***** EXCERPTED RECORDS *****

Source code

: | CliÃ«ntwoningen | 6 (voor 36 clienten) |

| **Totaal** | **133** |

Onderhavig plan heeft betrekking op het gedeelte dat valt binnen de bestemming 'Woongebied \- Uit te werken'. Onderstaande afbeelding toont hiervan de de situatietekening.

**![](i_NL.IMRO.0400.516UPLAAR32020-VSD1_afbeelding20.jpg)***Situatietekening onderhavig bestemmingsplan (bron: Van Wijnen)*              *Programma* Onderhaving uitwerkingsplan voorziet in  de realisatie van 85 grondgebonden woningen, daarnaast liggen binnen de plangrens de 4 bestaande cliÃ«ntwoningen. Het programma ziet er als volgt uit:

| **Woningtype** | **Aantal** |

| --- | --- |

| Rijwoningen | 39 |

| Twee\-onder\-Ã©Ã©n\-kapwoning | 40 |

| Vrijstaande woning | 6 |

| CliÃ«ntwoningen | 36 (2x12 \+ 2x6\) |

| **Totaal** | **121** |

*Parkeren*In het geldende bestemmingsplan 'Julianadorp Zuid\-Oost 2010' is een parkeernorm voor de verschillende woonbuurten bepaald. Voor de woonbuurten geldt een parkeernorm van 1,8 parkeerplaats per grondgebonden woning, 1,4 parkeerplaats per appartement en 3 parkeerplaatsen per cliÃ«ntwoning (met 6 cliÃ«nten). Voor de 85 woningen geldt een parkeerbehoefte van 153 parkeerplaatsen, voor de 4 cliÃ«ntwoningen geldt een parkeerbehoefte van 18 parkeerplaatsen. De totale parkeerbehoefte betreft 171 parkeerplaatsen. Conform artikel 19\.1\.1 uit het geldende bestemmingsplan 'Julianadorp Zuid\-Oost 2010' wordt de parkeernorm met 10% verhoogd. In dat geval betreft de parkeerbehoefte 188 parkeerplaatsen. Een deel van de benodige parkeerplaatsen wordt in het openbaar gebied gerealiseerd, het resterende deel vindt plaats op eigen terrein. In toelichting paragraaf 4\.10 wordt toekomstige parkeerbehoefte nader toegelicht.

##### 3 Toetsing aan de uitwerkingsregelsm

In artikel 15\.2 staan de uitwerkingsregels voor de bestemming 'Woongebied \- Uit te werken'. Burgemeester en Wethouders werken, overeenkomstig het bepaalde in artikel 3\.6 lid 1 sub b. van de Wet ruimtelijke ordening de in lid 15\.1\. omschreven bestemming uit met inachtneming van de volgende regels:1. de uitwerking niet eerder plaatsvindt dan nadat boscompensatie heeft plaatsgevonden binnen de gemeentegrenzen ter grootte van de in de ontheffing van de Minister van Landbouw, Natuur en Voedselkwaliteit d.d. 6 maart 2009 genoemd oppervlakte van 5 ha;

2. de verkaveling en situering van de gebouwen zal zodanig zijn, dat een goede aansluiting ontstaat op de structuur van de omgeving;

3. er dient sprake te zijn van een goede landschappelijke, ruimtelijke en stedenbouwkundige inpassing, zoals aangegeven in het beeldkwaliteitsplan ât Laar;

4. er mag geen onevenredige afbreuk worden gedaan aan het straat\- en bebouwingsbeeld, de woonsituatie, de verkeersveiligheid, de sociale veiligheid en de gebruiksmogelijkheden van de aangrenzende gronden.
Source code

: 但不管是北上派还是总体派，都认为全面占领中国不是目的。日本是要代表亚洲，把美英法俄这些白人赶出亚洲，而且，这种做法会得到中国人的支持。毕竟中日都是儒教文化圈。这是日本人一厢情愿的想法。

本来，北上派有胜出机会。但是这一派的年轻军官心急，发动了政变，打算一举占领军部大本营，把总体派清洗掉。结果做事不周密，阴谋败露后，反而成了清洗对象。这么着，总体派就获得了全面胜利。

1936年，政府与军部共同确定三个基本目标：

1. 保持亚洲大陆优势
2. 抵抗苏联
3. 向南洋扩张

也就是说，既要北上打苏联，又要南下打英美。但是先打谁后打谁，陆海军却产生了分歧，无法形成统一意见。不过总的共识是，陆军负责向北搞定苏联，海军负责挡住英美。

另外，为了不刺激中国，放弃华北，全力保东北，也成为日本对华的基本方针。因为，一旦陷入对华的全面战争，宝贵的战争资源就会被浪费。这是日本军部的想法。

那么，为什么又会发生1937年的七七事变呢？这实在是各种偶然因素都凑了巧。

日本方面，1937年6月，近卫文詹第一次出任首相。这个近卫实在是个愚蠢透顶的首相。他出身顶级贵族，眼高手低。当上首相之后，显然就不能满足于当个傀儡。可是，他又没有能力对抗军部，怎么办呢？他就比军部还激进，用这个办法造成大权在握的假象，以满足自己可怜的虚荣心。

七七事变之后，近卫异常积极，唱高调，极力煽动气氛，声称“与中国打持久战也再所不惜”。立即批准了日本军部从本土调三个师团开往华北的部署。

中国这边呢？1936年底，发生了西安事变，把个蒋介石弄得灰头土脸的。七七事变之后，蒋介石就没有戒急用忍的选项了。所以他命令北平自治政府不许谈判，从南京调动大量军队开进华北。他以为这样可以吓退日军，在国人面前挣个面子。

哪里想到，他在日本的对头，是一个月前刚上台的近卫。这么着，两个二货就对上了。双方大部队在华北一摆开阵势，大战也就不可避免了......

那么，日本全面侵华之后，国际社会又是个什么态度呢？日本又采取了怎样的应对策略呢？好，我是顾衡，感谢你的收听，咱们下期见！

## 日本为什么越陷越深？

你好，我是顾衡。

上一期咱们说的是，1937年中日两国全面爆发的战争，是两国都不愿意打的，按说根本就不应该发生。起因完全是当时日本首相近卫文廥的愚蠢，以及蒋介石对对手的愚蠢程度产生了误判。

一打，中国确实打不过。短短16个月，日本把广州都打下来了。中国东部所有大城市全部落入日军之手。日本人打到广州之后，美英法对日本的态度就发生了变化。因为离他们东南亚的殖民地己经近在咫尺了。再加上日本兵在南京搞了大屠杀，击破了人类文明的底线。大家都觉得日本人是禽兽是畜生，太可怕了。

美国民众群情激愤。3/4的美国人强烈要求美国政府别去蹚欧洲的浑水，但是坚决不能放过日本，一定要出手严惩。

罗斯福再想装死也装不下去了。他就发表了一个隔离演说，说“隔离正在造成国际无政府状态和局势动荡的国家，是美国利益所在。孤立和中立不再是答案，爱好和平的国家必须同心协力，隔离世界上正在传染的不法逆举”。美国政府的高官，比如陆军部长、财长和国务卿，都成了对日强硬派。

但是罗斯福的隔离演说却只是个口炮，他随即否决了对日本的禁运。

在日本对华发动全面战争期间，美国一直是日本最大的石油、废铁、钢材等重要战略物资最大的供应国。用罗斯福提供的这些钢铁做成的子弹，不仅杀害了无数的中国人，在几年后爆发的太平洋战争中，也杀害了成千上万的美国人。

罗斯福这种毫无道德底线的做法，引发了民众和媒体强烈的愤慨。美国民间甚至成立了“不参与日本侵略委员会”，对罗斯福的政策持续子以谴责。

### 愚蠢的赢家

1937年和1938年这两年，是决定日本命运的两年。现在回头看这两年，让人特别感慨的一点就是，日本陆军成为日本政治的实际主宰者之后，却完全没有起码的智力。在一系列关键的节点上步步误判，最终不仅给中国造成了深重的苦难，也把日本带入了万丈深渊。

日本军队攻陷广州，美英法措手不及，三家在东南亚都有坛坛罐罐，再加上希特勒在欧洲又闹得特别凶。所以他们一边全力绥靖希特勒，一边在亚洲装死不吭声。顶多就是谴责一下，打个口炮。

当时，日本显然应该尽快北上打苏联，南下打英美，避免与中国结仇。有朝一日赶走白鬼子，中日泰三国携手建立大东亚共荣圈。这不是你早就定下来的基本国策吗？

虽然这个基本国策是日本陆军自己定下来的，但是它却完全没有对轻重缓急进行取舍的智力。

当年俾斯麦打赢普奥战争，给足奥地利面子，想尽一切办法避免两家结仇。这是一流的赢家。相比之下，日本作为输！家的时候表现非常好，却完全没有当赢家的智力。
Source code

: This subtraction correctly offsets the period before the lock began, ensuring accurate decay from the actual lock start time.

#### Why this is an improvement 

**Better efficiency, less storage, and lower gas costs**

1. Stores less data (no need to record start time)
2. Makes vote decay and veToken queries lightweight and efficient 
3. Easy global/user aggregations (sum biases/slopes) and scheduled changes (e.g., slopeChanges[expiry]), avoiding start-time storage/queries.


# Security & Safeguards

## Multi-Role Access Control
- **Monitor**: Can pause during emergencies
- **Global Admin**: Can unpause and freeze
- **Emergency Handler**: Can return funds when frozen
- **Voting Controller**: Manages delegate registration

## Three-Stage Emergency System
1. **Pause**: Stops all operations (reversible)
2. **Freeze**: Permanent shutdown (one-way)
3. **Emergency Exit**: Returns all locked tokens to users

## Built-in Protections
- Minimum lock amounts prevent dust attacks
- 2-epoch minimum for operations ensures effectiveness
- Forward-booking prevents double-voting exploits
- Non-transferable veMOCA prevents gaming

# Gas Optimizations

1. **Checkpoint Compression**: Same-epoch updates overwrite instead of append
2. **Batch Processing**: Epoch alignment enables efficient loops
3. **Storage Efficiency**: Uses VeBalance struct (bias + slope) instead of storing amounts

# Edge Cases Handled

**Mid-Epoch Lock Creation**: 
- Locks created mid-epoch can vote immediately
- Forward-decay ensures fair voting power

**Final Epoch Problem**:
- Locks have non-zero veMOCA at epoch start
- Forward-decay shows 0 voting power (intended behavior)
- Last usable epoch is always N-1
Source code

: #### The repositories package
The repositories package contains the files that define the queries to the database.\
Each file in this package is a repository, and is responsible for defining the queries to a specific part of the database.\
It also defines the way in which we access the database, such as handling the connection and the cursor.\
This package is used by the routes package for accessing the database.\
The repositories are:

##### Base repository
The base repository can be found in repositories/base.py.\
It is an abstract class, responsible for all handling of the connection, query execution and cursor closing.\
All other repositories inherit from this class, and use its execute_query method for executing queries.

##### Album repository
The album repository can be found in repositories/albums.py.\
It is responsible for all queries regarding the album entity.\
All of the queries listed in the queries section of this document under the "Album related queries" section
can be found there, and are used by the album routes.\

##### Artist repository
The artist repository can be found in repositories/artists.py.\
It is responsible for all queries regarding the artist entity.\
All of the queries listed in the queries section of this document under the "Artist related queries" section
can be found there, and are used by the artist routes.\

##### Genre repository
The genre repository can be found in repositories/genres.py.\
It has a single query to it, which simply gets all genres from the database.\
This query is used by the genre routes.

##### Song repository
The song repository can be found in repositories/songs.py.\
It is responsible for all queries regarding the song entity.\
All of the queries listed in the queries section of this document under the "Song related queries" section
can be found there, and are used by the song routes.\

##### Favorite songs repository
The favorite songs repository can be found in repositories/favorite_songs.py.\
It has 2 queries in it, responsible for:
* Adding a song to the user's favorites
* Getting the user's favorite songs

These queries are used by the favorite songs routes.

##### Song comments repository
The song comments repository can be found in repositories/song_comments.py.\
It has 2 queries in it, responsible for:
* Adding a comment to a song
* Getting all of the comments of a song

*****

PROBLEM TO WORK ON
Both the line containing "##### Genre repository" and the line containing "user's favorite songs" belong in the answer. Print them and every line above that falls between them exactly, and no others.

SOLUTION
##### Genre repository
The genre repository can be found in repositories/genres.py.\
It has a single query to it, which simply gets all genres from the database.\
This query is used by the genre routes.

##### Song repository
The song repository can be found in repositories/songs.py.\
It is responsible for all queries regarding the song entity.\
All of the queries listed in the queries section of this document under the "Song related queries" section
can be found there, and are used by the song routes.\

##### Favorite songs repository
The favorite songs repository can be found in repositories/favorite_songs.py.\
It has 2 queries in it, responsible for:
* Adding a song to the user's favorites
* Getting the user's favorite songs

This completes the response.